Prolonga el artículo sobre el respaldo de Washington al gobierno calderonista a partir de su última oración.

Texto de lectura |

--------------------------------------------------

A petición de parte, Washington intervino para apuntalar al gobierno calderonista
Pedro Miguel / I
Periódico La Jornada
Lunes 21 de marzo de 2011, p. 16
Desde antes de constituirse en gobierno, los protagonistas de la actual administración federal buscaron en la embajada de Estados Unidos –entonces encabezada por Tony Garza– un apoyo que les resultaba indispensable, dada la debilidad política en que se hallaban; por así decirlo, se encomendaron a la mano protectora de Washington, y la superpotencia vecina no escatimó la respuesta afirmativa.
Desde el segundo semestre de 2006, el Departamento de Estado, el Pentágono, la DEA, el Departamento de Seguridad Interior Aduanas y Protección Fronteriza, y quién sabe cuántas dependencias más, pusieron manos a la obra para apuntalar a un Ejecutivo tambaleante y falto de legitimidad que, ya fuera por convicción, por la fuerza de las circunstancias o por ambas razones subrogó a las autoridades estadunidenses facultades de gobierno y potestades soberanas: subordinación e injerencia son, en la relación del gobierno calderonista con las administraciones de George W. Bush y de Barack Obama, términos de la misma ecuación.
Es en ese contexto que se debe juzgar la constante intromisión de los representantes de Estados Unidos en el manejo político, la estrategia económica y el maltrecho paradigma de seguridad pública y combate a la delincuencia al que se ciñó, en el marco de la Iniciativa Mérida, el gobierno de Felipe Calderón.

--------------------------------------------------

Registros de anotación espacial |
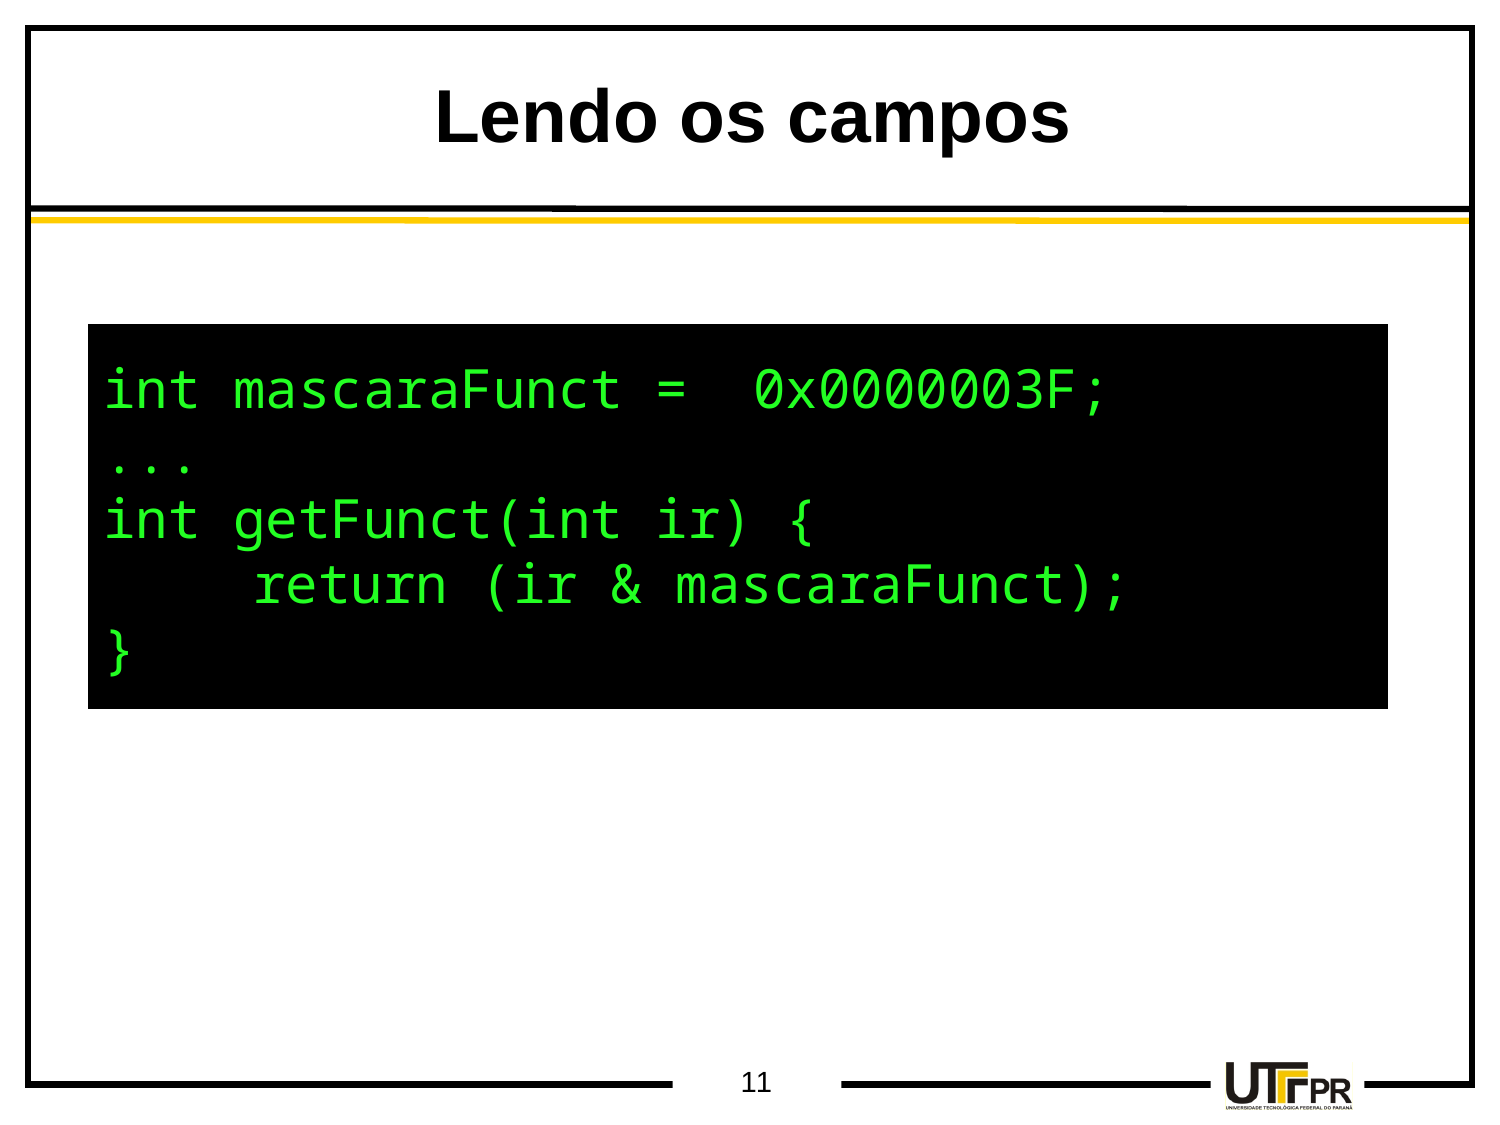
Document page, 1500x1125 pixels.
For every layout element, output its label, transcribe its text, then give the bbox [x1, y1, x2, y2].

picture [1225, 1062, 1353, 1110]
text_box int mascaraFunct = 0x0000003F; ... int getFunct(int ir) { return (ir & mascaraFunct); } [88, 324, 1388, 709]
title Lendo os campos [29, 29, 1477, 207]
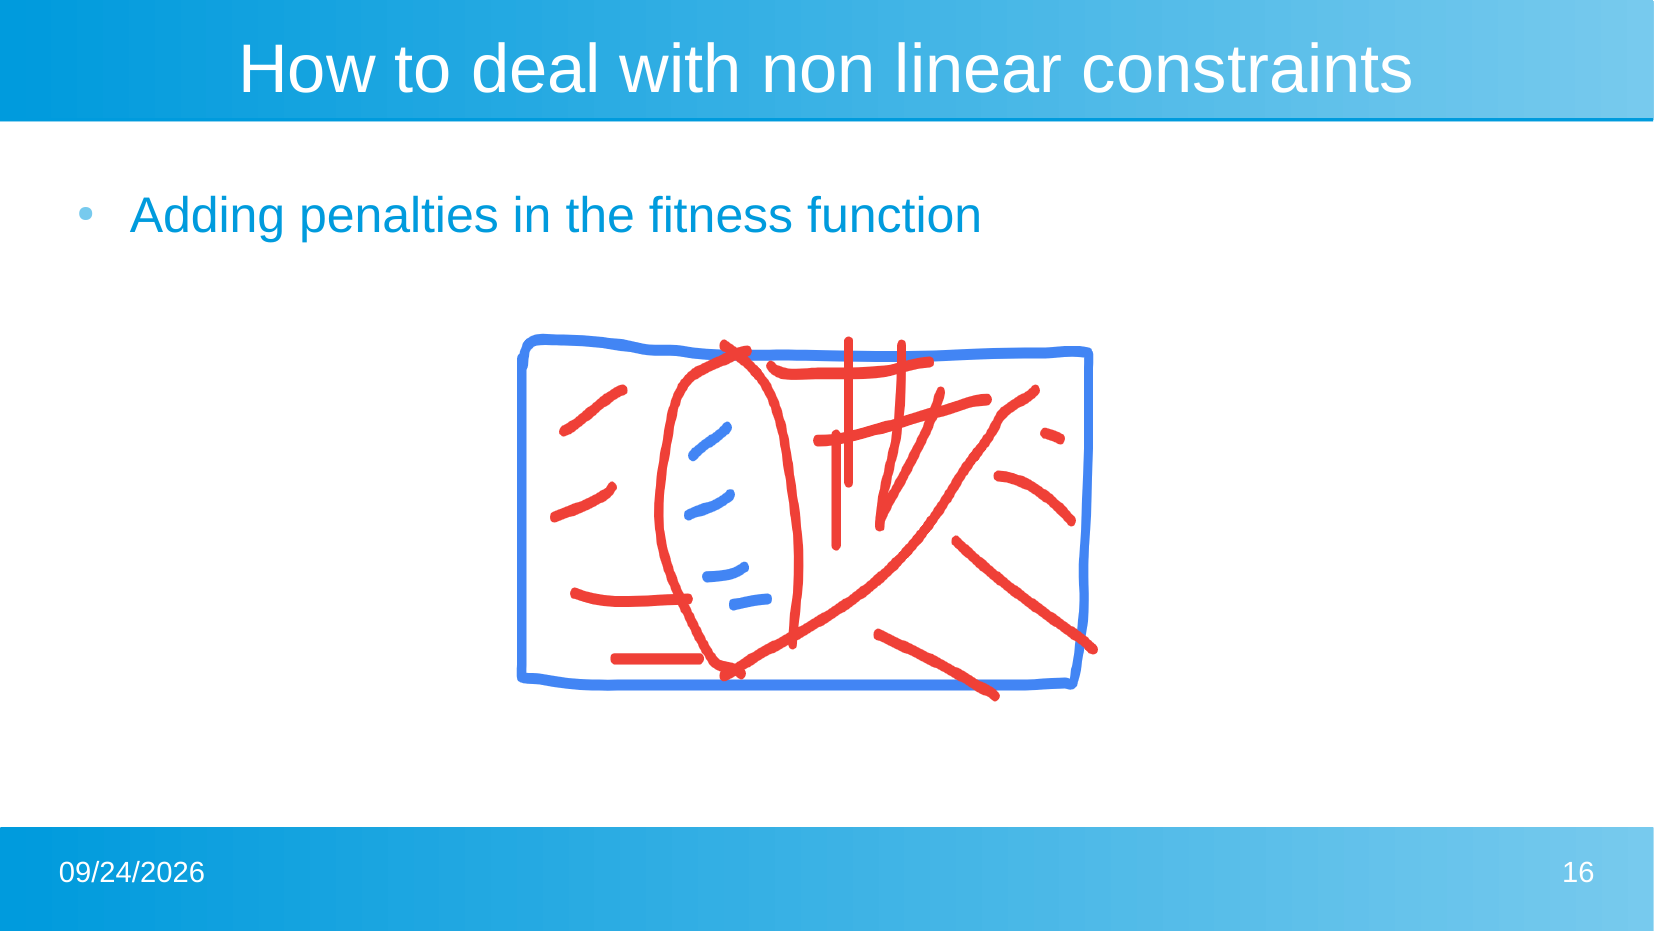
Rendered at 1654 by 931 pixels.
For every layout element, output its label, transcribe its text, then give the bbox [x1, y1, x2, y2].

--------------------------------------------------

Respuesta |
Desde ese punto de vista, nada de extraño tiene que la legación diplomática del país vecino alabara o descalificara acciones, actitudes y errores del socio subordinado; que buscara aplicar correcciones en los puntos que, a su juicio, no armonizaban con los intereses estadunidenses, o que pretendiera impulsar medidas y procesos favorables a Washington. No es extraño, tampoco, que en los contactos bilaterales se fueran desarrollando tensiones crecientes, y características de una relación que deja de lado aspectos básicos de los marcos normativos legales.
Aun así, la relación era llevadera, entre otras razones porque se desarrollaba, mayormente, a espaldas de la opinión pública mexicana y no generaba, en esa medida, costo político alguno.
En noviembre del año pasado, nadie –ni en Los Pinos ni en la representación diplomática de Reforma 305– sospechaba que podría hacerse público un detallado registro de la actuación secreta del gobierno anfitrión y de los diplomáticos estadunidenses asignados a nuestro país. Para el gobierno calderonista resultaba incluso tolerable que, de cuando en cuando, el embajador Carlos Pascual criticara en público el desempeño oficial en materia de seguridad y narcotráfico, como lo hizo el 25 de noviembre del año pasado, cuando hizo notar con sutileza que las autoridades federales mexicanas no eran capaces de aplicar las leyes a los presuntos narcotraficantes capturados (La Jornada, 25/11/2010, p. 5).
Las cosas cambiaron en forma brusca unos días después, cuando cinco diarios de distintos países –The New York Times, The Guardian, Le Monde, Der Spiegel y El País– empezaron a divulgar información contenida en un paquete de 251 mil 187 despachos enviados en forma discreta, confidencial o secreta, por los embajadores de Estados Unidos en buena parte de los países que conforman la comunidad internacional, y que les fue proporcionado por el sitio internético Wikileaks.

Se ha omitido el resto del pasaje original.